The Rayen graduate's latest stop starts tonight in the first game.
By JOE SCALZO
VINDICATOR SPORTS STAFF
BOARDMAN -- OK, it's time to take a trip. For the next few sentences, you're going to get a small taste of Lawrence Culver's life over the past 13 years.
Let's start with high school. In his last two years at The Rayen School, he won two City Series titles (good) and was a second-team City Series selection (pretty good) before starting his college career at the University of Akron (very good).
After four years at Akron (OK) and a coaching change (not-so-OK), Culver transferred to Mansfield (Pa.) University (not quite as good), where he helped the team go from last place in the conference to first in one year (very, very good).
From there, he played in Iceland (good) and Montevideo, Uruguay (nowhere near as good) before working at a local private prison for two years (OK) and the Youngstown Police Department for one year (OK).
He then decided to get back in shape (good), spent the last few months as Maurice Clarett's personal trainer (good) and, finally, latched on with the area's newest pro basketball team, the Mahoning Valley Wildcats (time will tell).
Got all that?
Wants to play again
Culver, a 6-foot-8-inch, 240-pound forward, will most likely start the season as a reserve on a roster that could have as many as 18 players, most of them with local ties.
The Wildcats' season begins tonight against the Akron Lightning. Culver, who joined the team last week, heard about the league when Wildcats coach/general manager Rob Spon approached him.
"I was playing in a league at the South Fieldhouse and Rob spoke to me there and told me to try out for the team," Culver said. "So I said, 'Why not? I'll play.' "
Culver, 31, was already thinking about trying to play again overseas and figured the International Basketball League might be a good springboard to that goal.
"It's been different practicing with 20-some guys, but it's still fun," Culver said. "Just like it's always been."
Culver played sparingly in Wednesday's exhibition game against the Pittsburgh Steelers -- he didn't get in until the second quarter -- but he's pretty excited about the opportunity.
"The ideal situation would be for us to go ahead and win this thing, get the community involved and see where it goes from there," said Culver, a 1992 graduate of Rayen. "Maybe I'll get an opportunity to advance to another level and get back overseas."
Culver enjoyed his year in Iceland, where he averaged 31 points and 15 rebounds per game for a club team.
"Iceland is beautiful," he said. "Everyone thinks it's real cold, but their weather is comparable to ours. It just doesn't get real hot. And in the winter, it's dark the whole time and in the summer, it's light the whole time. So that was different.
"Socially, the people over there are very warm. It was lovely. I had no complaints about it at all."

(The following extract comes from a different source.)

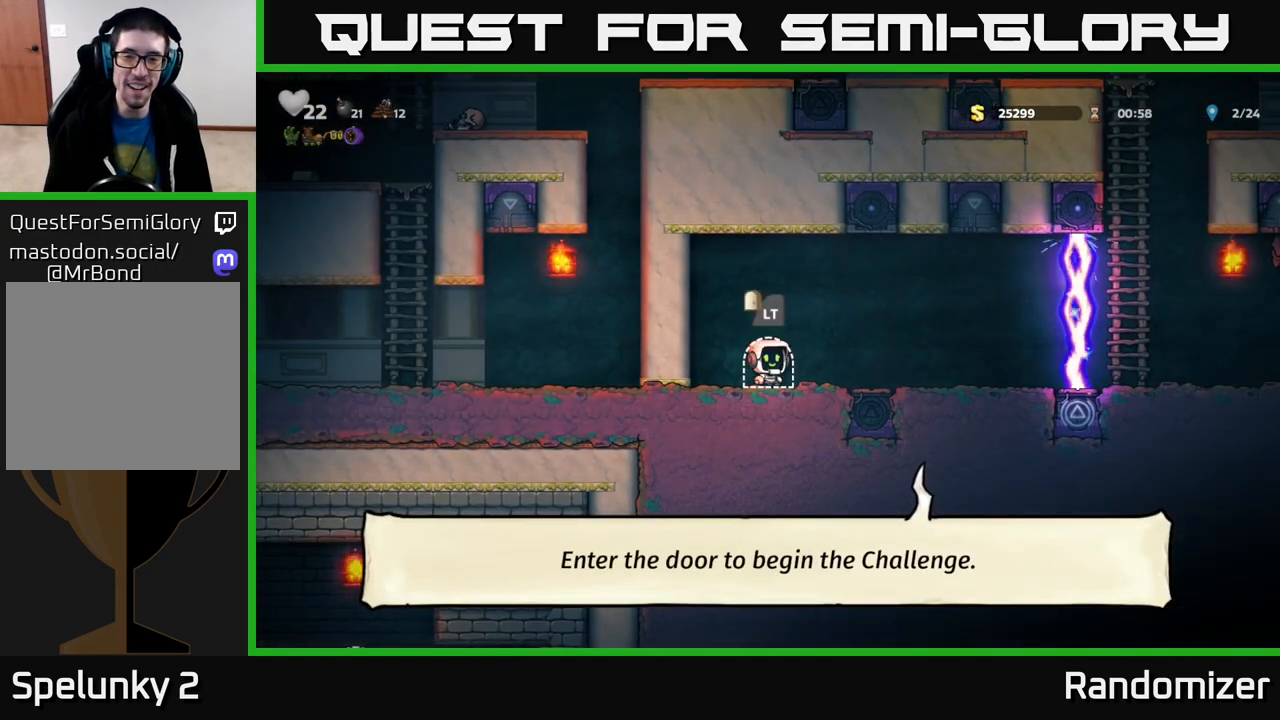
{"buttons": [], "left_stick": "center", "right_stick": "center", "events": [[417, "left_stick", "center"]]}
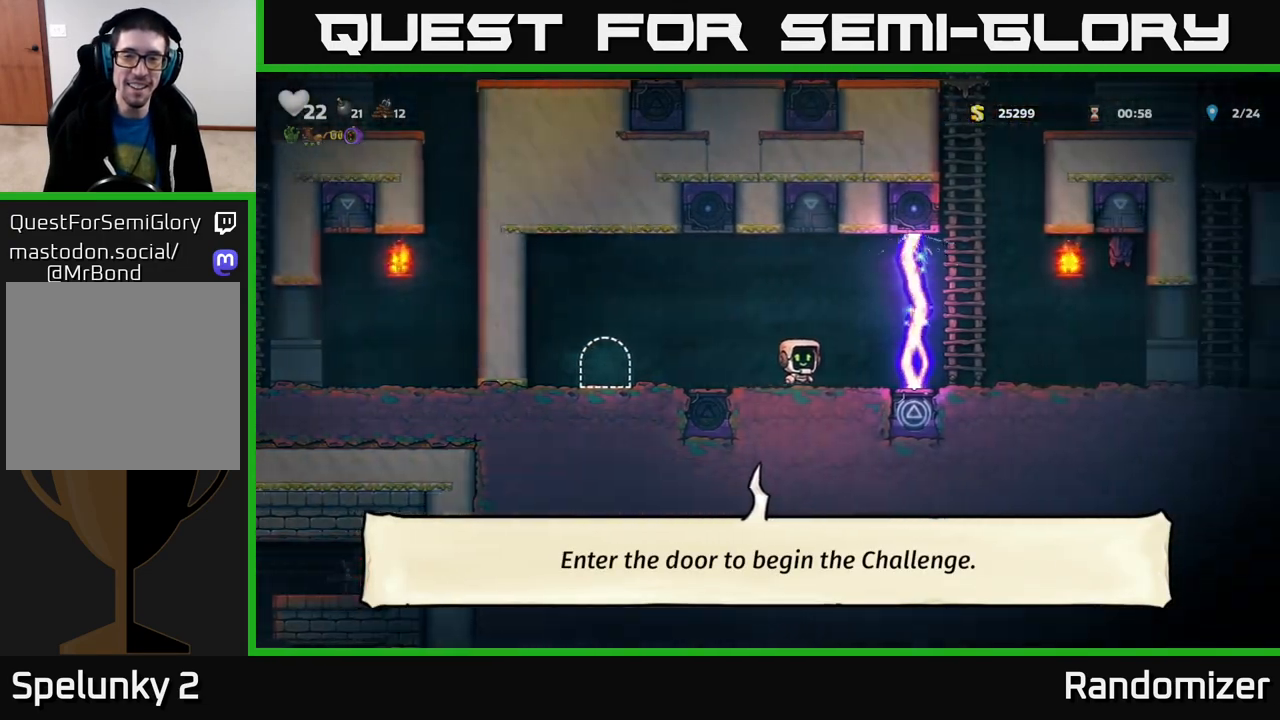
{"buttons": [], "left_stick": "center", "right_stick": "center", "events": []}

Uruguay, where he averaged 20 points and 10 rebounds a game, was a different story.
"It was different because of the language barrier," Culver said. "In Iceland, everyone spoke English, but I needed a translator in Uruguay. Sometimes I'd even have the translator with me at the mall."
Culver had taken Spanish in high school and college, but quickly learned it wasn't enough.
"I was like, 'Whoa, I don't know what I thought I knew,' " he said, laughing.
He returned home and, after bouncing around different jobs, he hooked up with Clarett, whom he met a few years ago when the Warren Harding running back worked out at the Youngstown YMCA.
Clarett needed a trainer to get ready for this month's draft and hired Culver. Culver worked with Clarett at last week's private workout in Warren and has spent the last few months staring at the inside of gym walls.
"It's been real fun," Culver said. "We've been working out a lot, but that's good. I've enjoyed every minute of it."
If Culver can say that about the Wildcats in two months, he'll be a happy man. Spon compared him to NBA players Ben Wallace and Dennis Rodman -- guys who are willing to bang inside and do the dirty work.
"You need guys like that," Spon said.
The league is still an experiment, however, and Culver, like the rest of the players, isn't sure what to expect.
But that doesn't mean he's not excited.
"I'm looking forward to playing," he said. "Hopefully, things work out."